Die Bürgerkoalition von Ministerpräsident Donald Tusk hat bei der EU-Wahl gegen die national-konservativen Europa-Skeptiker von der PiS klar gewonnen. Aber trotz der grundsätzlichen EU-Freundlichkeit von Tusk und seiner Partei wird sich EU-Präsidentin Ursula von der Leyen nicht nur freuen. Denn auch Tusk hat im Wahlkampf sehr deutlich gemacht, dass er sich für eine härtere Gangart in der europäischen Migrations- und Flüchtlingspolitik einsetzt, deutliche Abstriche in der EU-Klimapolitik anpeilt, die polnischen Landwirte vor ukrainischen Getreideexporten schützen will – und das angesichts des russischen Kriegs gegen die Ukraine die Sicherheitspolitik auch für die EU Priorität genießen muss.
Der Wahlsieg der Bürgerkoalition – bei einer der Wahlbeteiligung von lediglich 40 Prozent – gelang mit 37,1 Prozent nur äußerst knapp. Die PiS-Opposition von Jaroslaw Kaczynski erreichte 36,2 Prozent.
Drittstärkste Kraft wurde nun bei der EU-Wahl die rechtsradikale Konfederacja mit 12,1 Prozent, die zunehmend als eine feste Größe in der polnischen Politik angesehen werden muss. Sie wird auch die rechten Kräfte im EU-Parlament stärken. Tusks kleine Koalitionspartner, der christdemokratische Dritte Weg erreichten 6,9 Prozent und das Linksbündnis Lewica 6,3 Prozent der Stimmen.
„Genau zehn Jahre haben wir auf den ersten Platz auf dem Podium gewartet. Ich bin so glücklich“, sagte Tusk am Sonntagabend vor jubelnden Anhängern sichtlich erleichtert. Denn als sein wichtigstes Wahlziel hatte gegolten, vor der PiS die Nase vorn zu haben.
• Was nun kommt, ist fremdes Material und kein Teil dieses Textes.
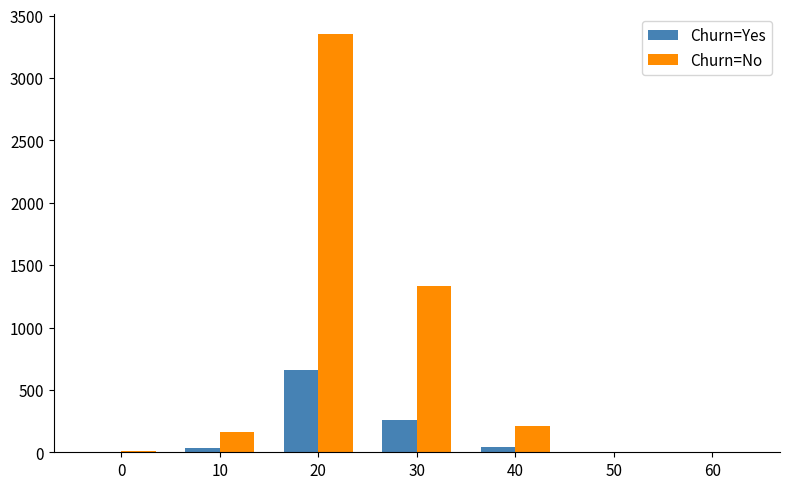

The Churn=No series shows 10 at 0. True or false?

True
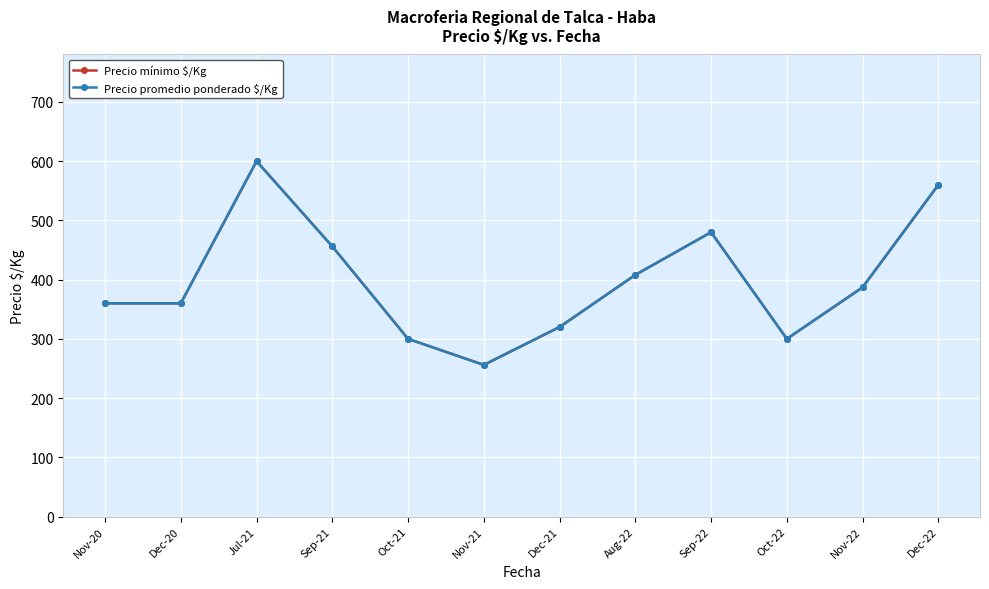

List the labels in order of Precio mínimo $/Kg value, smallest first.

Nov-21, Oct-21, Oct-22, Dec-21, Nov-20, Dec-20, Nov-22, Aug-22, Sep-21, Sep-22, Dec-22, Jul-21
Für die EU hatte der Einzug von Tusk in den Warschauer „Präsidentenpalast“, den Amtssitz des Regierungschefs, das Ende eines achtjährigen Dauerkonflikts mit PiS-geführten Regierungen bedeutet. Was in Brüssel mit großer Erleichterung registriert wurde. Polen sei der Beleg, dass eine funktionierende, starke Demokratie „Rechtspopulisten“ und nationale, demokratiegefährdende Kräfte in europäischen Regierungen abgelösen können, meinte von der Leyen erkennbar auch mit einem Blick nach Ungarn.
Auch bei dem für 2035 angestrebten Aus für den Verbrennungsmotor steht die polnische Regierung mehr als skeptisch gegenüber. Sie kündigte vor zwei Monaten an, gegen die „unrealistischen“ EU-Pläne vor das oberste EU-Gericht zu ziehen. Polen setzt nach wie vor stark auf den Energieträger Kohle.
Tusk wird vermutlich nicht unglücklich sein, wenn angesichts neuer Mehrheiten im EU-Parlament der erst kürzlich verabschiedete Migrationspakt wieder aufgedröselt wird. Zu sehr bedrängt ihn die PiS-Opposition, der Pakt werden Polen zwingen viele Tausend Migranten zusätzlich aufzunehmen.
Der Ex-Präsident des Europäischen Rates betonte bisher immer, dass Polen von dem neuen System profitieren könne, das es bereits fast eine Million ukrainischer Flüchtlinge aufgenommen habe. Auch bei dem angesichts des Erstarkens konservativer und nationaler Parteien ohnehin stark in Frage gestellte „Green Deal“ der EU wird Tusk heilfroh sein, wenn da deutliche Abstriche gemacht werden. Anfang des Jahres hatte es in Polen massive Proteste der Bauern gegeben.